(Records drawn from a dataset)
____
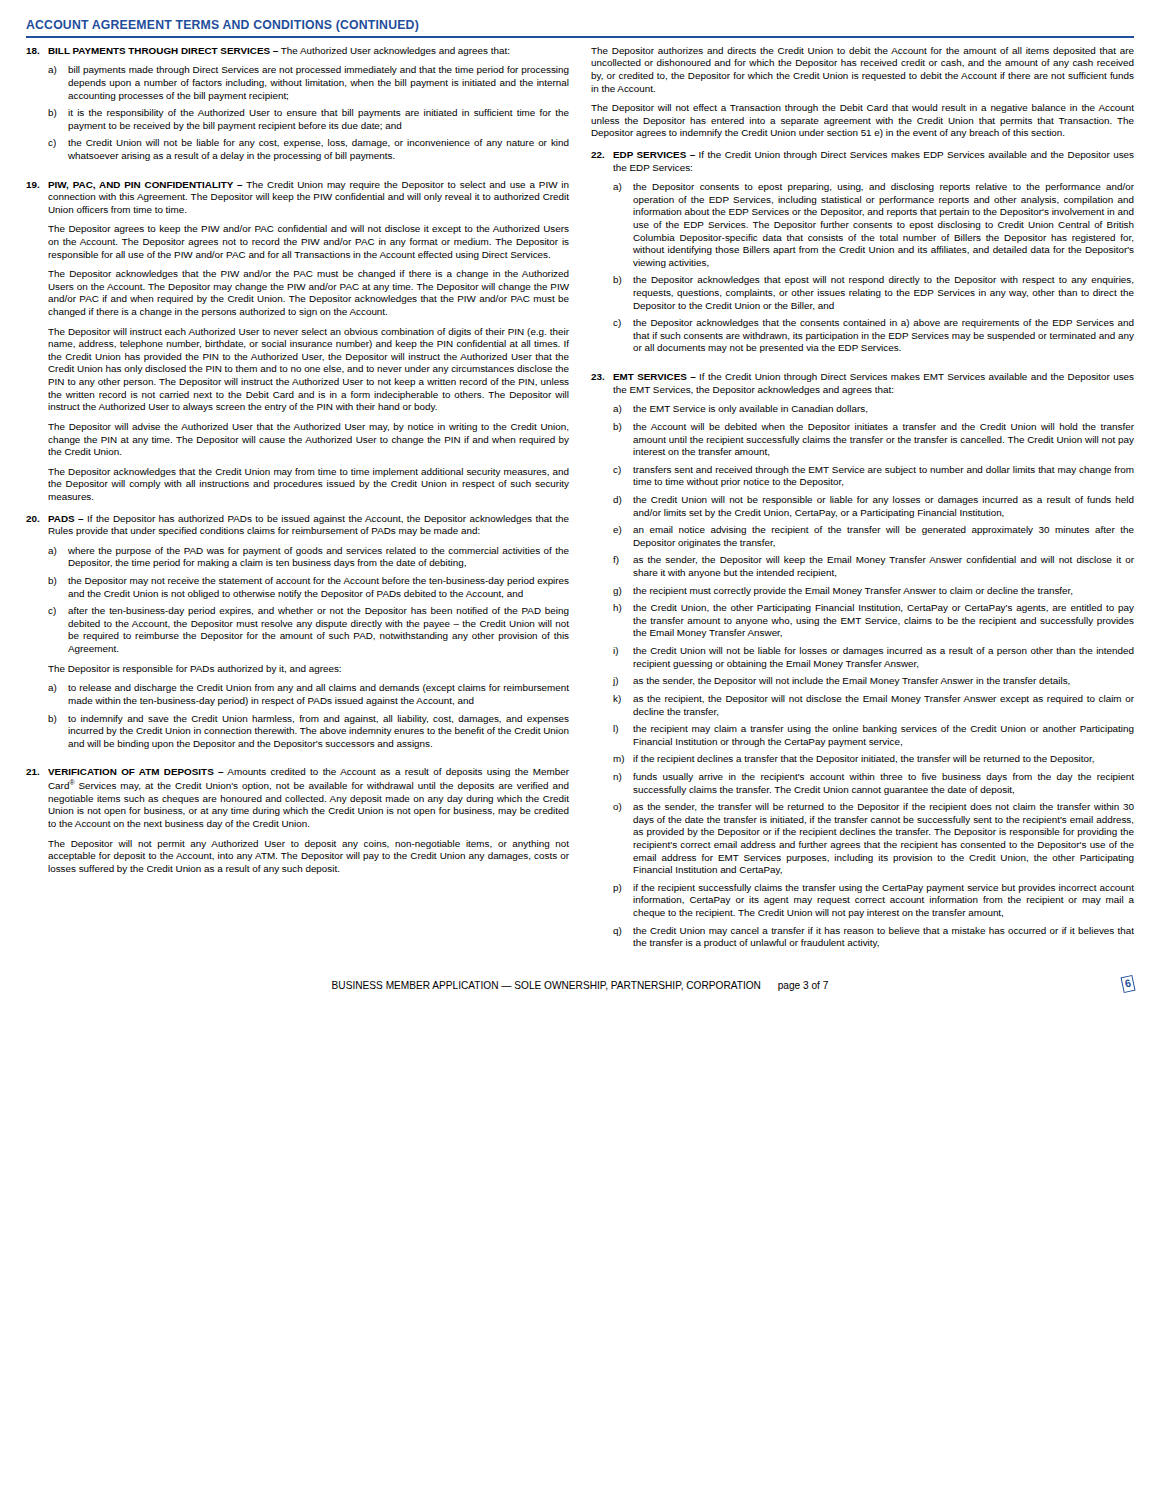ACCOUNT AGREEMENT TERMS AND CONDITIONS (CONTINUED)
18.
BILL PAYMENTS THROUGH DIRECT SERVICES – The Authorized User acknowledges and agrees that:
a) bill payments made through Direct Services are not processed immediately and that the time period for processing depends upon a number of factors including, without limitation, when the bill payment is initiated and the internal accounting processes of the bill payment recipient;
b) it is the responsibility of the Authorized User to ensure that bill payments are initiated in sufficient time for the payment to be received by the bill payment recipient before its due date; and
c) the Credit Union will not be liable for any cost, expense, loss, damage, or inconvenience of any nature or kind whatsoever arising as a result of a delay in the processing of bill payments.
19.
PIW, PAC, AND PIN CONFIDENTIALITY – The Credit Union may require the Depositor to select and use a PIW in connection with this Agreement. The Depositor will keep the PIW confidential and will only reveal it to authorized Credit Union officers from time to time.
The Depositor agrees to keep the PIW and/or PAC confidential and will not disclose it except to the Authorized Users on the Account. The Depositor agrees not to record the PIW and/or PAC in any format or medium. The Depositor is responsible for all use of the PIW and/or PAC and for all Transactions in the Account effected using Direct Services.
The Depositor acknowledges that the PIW and/or the PAC must be changed if there is a change in the Authorized Users on the Account. The Depositor may change the PIW and/or PAC at any time. The Depositor will change the PIW and/or PAC if and when required by the Credit Union. The Depositor acknowledges that the PIW and/or PAC must be changed if there is a change in the persons authorized to sign on the Account.
The Depositor will instruct each Authorized User to never select an obvious combination of digits of their PIN (e.g. their name, address, telephone number, birthdate, or social insurance number) and keep the PIN confidential at all times. If the Credit Union has provided the PIN to the Authorized User, the Depositor will instruct the Authorized User that the Credit Union has only disclosed the PIN to them and to no one else, and to never under any circumstances disclose the PIN to any other person. The Depositor will instruct the Authorized User to not keep a written record of the PIN, unless the written record is not carried next to the Debit Card and is in a form indecipherable to others. The Depositor will instruct the Authorized User to always screen the entry of the PIN with their hand or body.
The Depositor will advise the Authorized User that the Authorized User may, by notice in writing to the Credit Union, change the PIN at any time. The Depositor will cause the Authorized User to change the PIN if and when required by the Credit Union.
The Depositor acknowledges that the Credit Union may from time to time implement additional security measures, and the Depositor will comply with all instructions and procedures issued by the Credit Union in respect of such security measures.
20.
PADS – If the Depositor has authorized PADs to be issued against the Account, the Depositor acknowledges that the Rules provide that under specified conditions claims for reimbursement of PADs may be made and:
a) where the purpose of the PAD was for payment of goods and services related to the commercial activities of the Depositor, the time period for making a claim is ten business days from the date of debiting,
b) the Depositor may not receive the statement of account for the Account before the ten-business-day period expires and the Credit Union is not obliged to otherwise notify the Depositor of PADs debited to the Account, and
c) after the ten-business-day period expires, and whether or not the Depositor has been notified of the PAD being debited to the Account, the Depositor must resolve any dispute directly with the payee – the Credit Union will not be required to reimburse the Depositor for the amount of such PAD, notwithstanding any other provision of this Agreement.
The Depositor is responsible for PADs authorized by it, and agrees:
a) to release and discharge the Credit Union from any and all claims and demands (except claims for reimbursement made within the ten-business-day period) in respect of PADs issued against the Account, and
b) to indemnify and save the Credit Union harmless, from and against, all liability, cost, damages, and expenses incurred by the Credit Union in connection therewith. The above indemnity enures to the benefit of the Credit Union and will be binding upon the Depositor and the Depositor's successors and assigns.
21.
VERIFICATION OF ATM DEPOSITS – Amounts credited to the Account as a result of deposits using the Member Card® Services may, at the Credit Union's option, not be available for withdrawal until the deposits are verified and negotiable items such as cheques are honoured and collected. Any deposit made on any day during which the Credit Union is not open for business, or at any time during which the Credit Union is not open for business, may be credited to the Account on the next business day of the Credit Union.
The Depositor will not permit any Authorized User to deposit any coins, non-negotiable items, or anything not acceptable for deposit to the Account, into any ATM. The Depositor will pay to the Credit Union any damages, costs or losses suffered by the Credit Union as a result of any such deposit.
The Depositor authorizes and directs the Credit Union to debit the Account for the amount of all items deposited that are uncollected or dishonoured and for which the Depositor has received credit or cash, and the amount of any cash received by, or credited to, the Depositor for which the Credit Union is requested to debit the Account if there are not sufficient funds in the Account.
The Depositor will not effect a Transaction through the Debit Card that would result in a negative balance in the Account unless the Depositor has entered into a separate agreement with the Credit Union that permits that Transaction. The Depositor agrees to indemnify the Credit Union under section 51 e) in the event of any breach of this section.
22.
EDP SERVICES – If the Credit Union through Direct Services makes EDP Services available and the Depositor uses the EDP Services:
a) the Depositor consents to epost preparing, using, and disclosing reports relative to the performance and/or operation of the EDP Services, including statistical or performance reports and other analysis, compilation and information about the EDP Services or the Depositor, and reports that pertain to the Depositor's involvement in and use of the EDP Services. The Depositor further consents to epost disclosing to Credit Union Central of British Columbia Depositor-specific data that consists of the total number of Billers the Depositor has registered for, without identifying those Billers apart from the Credit Union and its affiliates, and detailed data for the Depositor's viewing activities,
b) the Depositor acknowledges that epost will not respond directly to the Depositor with respect to any enquiries, requests, questions, complaints, or other issues relating to the EDP Services in any way, other than to direct the Depositor to the Credit Union or the Biller, and
c) the Depositor acknowledges that the consents contained in a) above are requirements of the EDP Services and that if such consents are withdrawn, its participation in the EDP Services may be suspended or terminated and any or all documents may not be presented via the EDP Services.
23.
EMT SERVICES – If the Credit Union through Direct Services makes EMT Services available and the Depositor uses the EMT Services, the Depositor acknowledges and agrees that:
a) the EMT Service is only available in Canadian dollars,
b) the Account will be debited when the Depositor initiates a transfer and the Credit Union will hold the transfer amount until the recipient successfully claims the transfer or the transfer is cancelled. The Credit Union will not pay interest on the transfer amount,
c) transfers sent and received through the EMT Service are subject to number and dollar limits that may change from time to time without prior notice to the Depositor,
d) the Credit Union will not be responsible or liable for any losses or damages incurred as a result of funds held and/or limits set by the Credit Union, CertaPay, or a Participating Financial Institution,
e) an email notice advising the recipient of the transfer will be generated approximately 30 minutes after the Depositor originates the transfer,
f) as the sender, the Depositor will keep the Email Money Transfer Answer confidential and will not disclose it or share it with anyone but the intended recipient,
g) the recipient must correctly provide the Email Money Transfer Answer to claim or decline the transfer,
h) the Credit Union, the other Participating Financial Institution, CertaPay or CertaPay's agents, are entitled to pay the transfer amount to anyone who, using the EMT Service, claims to be the recipient and successfully provides the Email Money Transfer Answer,
i) the Credit Union will not be liable for losses or damages incurred as a result of a person other than the intended recipient guessing or obtaining the Email Money Transfer Answer,
j) as the sender, the Depositor will not include the Email Money Transfer Answer in the transfer details,
k) as the recipient, the Depositor will not disclose the Email Money Transfer Answer except as required to claim or decline the transfer,
l) the recipient may claim a transfer using the online banking services of the Credit Union or another Participating Financial Institution or through the CertaPay payment service,
m) if the recipient declines a transfer that the Depositor initiated, the transfer will be returned to the Depositor,
n) funds usually arrive in the recipient's account within three to five business days from the day the recipient successfully claims the transfer. The Credit Union cannot guarantee the date of deposit,
o) as the sender, the transfer will be returned to the Depositor if the recipient does not claim the transfer within 30 days of the date the transfer is initiated, if the transfer cannot be successfully sent to the recipient's email address, as provided by the Depositor or if the recipient declines the transfer. The Depositor is responsible for providing the recipient's correct email address and further agrees that the recipient has consented to the Depositor's use of the email address for EMT Services purposes, including its provision to the Credit Union, the other Participating Financial Institution and CertaPay,
p) if the recipient successfully claims the transfer using the CertaPay payment service but provides incorrect account information, CertaPay or its agent may request correct account information from the recipient or may mail a cheque to the recipient. The Credit Union will not pay interest on the transfer amount,
q) the Credit Union may cancel a transfer if it has reason to believe that a mistake has occurred or if it believes that the transfer is a product of unlawful or fraudulent activity,
BUSINESS MEMBER APPLICATION — SOLE OWNERSHIP, PARTNERSHIP, CORPORATION page 3 of 7 6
____
## [Problem]
Print the entries as they stand, first line through the line holding "a) bill payments", with every picture removed.

## [Your solution]
ACCOUNT AGREEMENT TERMS AND CONDITIONS (CONTINUED)
18.
BILL PAYMENTS THROUGH DIRECT SERVICES – The Authorized User acknowledges and agrees that:
a) bill payments made through Direct Services are not processed immediately and that the time period for processing depends upon a number of factors including, without limitation, when the bill payment is initiated and the internal accounting processes of the bill payment recipient;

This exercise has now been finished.